Jessie

L'ouvrage:
Ce soir-là, Gérald a voulu s'amuser un peu. Avec des menottes, il a attaché sa femme, Jessie, à leur lit. Ces jeux sexuels excitent beaucoup Gérald. Quant à Jessie, en général, elle le laisse faire, au départ par curiosité, puis parce qu'elle voit que cela lui fait plaisir. Ce soir, elle en a assez. Alors que Gérald, très excité, lui tourne autour, elle lui demande de la détacher. Il refuse, le ton monte, et elle lui donne un coup de pied. C'est alors qu'il meurt d'une crise cardiaque.

Critique:
Voilà un autre roman de Stephen King qui m'a plu. Je préfère cet auteur lorsqu'il s'attache à la psychologie des personnages. Ce roman m'a rappelé «La petite fille qui aimait Tom Gordon» (écrit après, mais que j'ai lu avant). Jessie et Trisha vivent, au présent, une situation similaire. Elles tentent de ne pas se laisser submerger par la folie à cause de l'oppression due à cette situation. L'histoire du verre d'eau m'a rappelé celle des baies et des queues de violon. La façon dont les deux héroïnes sont confrontées à une «chose» qui veut les «prendre» est également semblable. Les deux héroïnes se parlent à elles-mêmes, ont des voix intérieures... tout comme Rosie dans «Rose Madder». Mais ça, je pense qu'on le trouve dans beaucoup de romans, et aussi dans la réalité!
J'ai aimé ce jeu de correspondances, car il n'est qu'un écho. Stephen King ne s'est pas moqué de son lecteur en se plagiant (d'autres l'ont fait).
Les deux héroïnes n'ont pas le même vécu ni le même caractère ni le même âge. L'aspect «fantastique» est également différent, malgré une apparente ressemblance.

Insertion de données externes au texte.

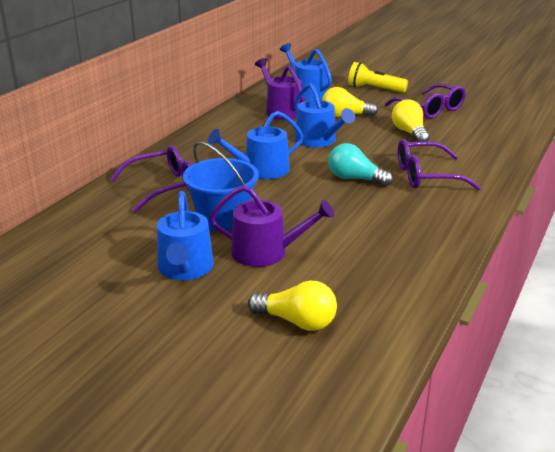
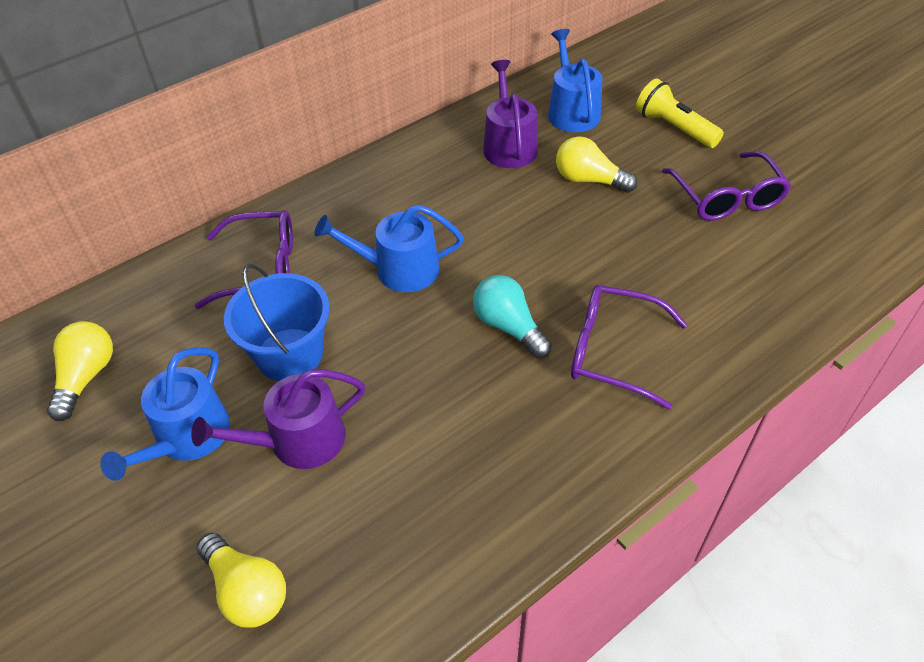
camera: 25 degrees right, 20 degrees up
purple watering can [209,185,334,267] -> purple watering can turned 120 degrees clockwise [191,369,365,469]
blue watering can [294,83,355,148] -> none
yellow light bulb [392,100,429,142] -> yellow light bulb moved to [47,321,113,421]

Jessie doit rester seule avec elle-même pendant un certain temps. Cela l'oblige à regarder ses démons en face, à les laisser sortir de la zone sombre de son esprit dans laquelle elle les avait enfouis avec force et obstination. Elle ira au fond des blessures, les explorera, les grattera, les purifiera. Elle devra s'avouer ce qu'elle refusait de voir.
Certains diront peut-être que c'est trop facile, que ce dont se souvient Jessie est presque un lieu commun. Pourtant, l'auteur sait l'exploiter avec adresse, finesse, et à propos. Il en fait une histoire différente, expliquant les circonstances, décrivant et analysant les sentiments de son héroïne.

À part elle, les personnages ne sont pas vraiment sympathiques. Heureusement que l'héroïne l'est. Ruth l'est aussi, mais on la voit peu, et déformée parce que dans son malheur, c'est à elle que Jessie repense. Elle mélange souvenirs et espèces de fantasmes de ce que serait sa relation avec Ruth si elle avait perduré.
Bien sûr, j'ai eu pitié de Prince...

Quant à l'aspect fantastique, si on ne peut le nier dans «La petite fille qui aimait Tom Gordon», ici, il est plus discutable. Jessie finit par trouver une explication qui donne à penser qu'il n'en est même pas question. Cependant, une question demeure: comment l'homme pouvait-il connaître les noms de toutes les voix intérieures de notre héroïne? Il faudrait qu'elle ait parlé tout le temps à voix haute, apostrophé chaque «voix», et qu'il l'ait entendue.

À propos des voix intérieures, j'aime bien la façon dont Stephen King les utilise, pas seulement dans ce roman. Je trouve cela très pertinent, et non-dépourvu d'humour. On a tous nos voix intérieures, on a tous une petite voix plaintive, une qui admoneste, une qui soutient...

Éditeur: Albin Michel.
La version audio que j'ai entendue a été enregistrée par Pierrette Johner pour la Bibliothèque Sonore Romande.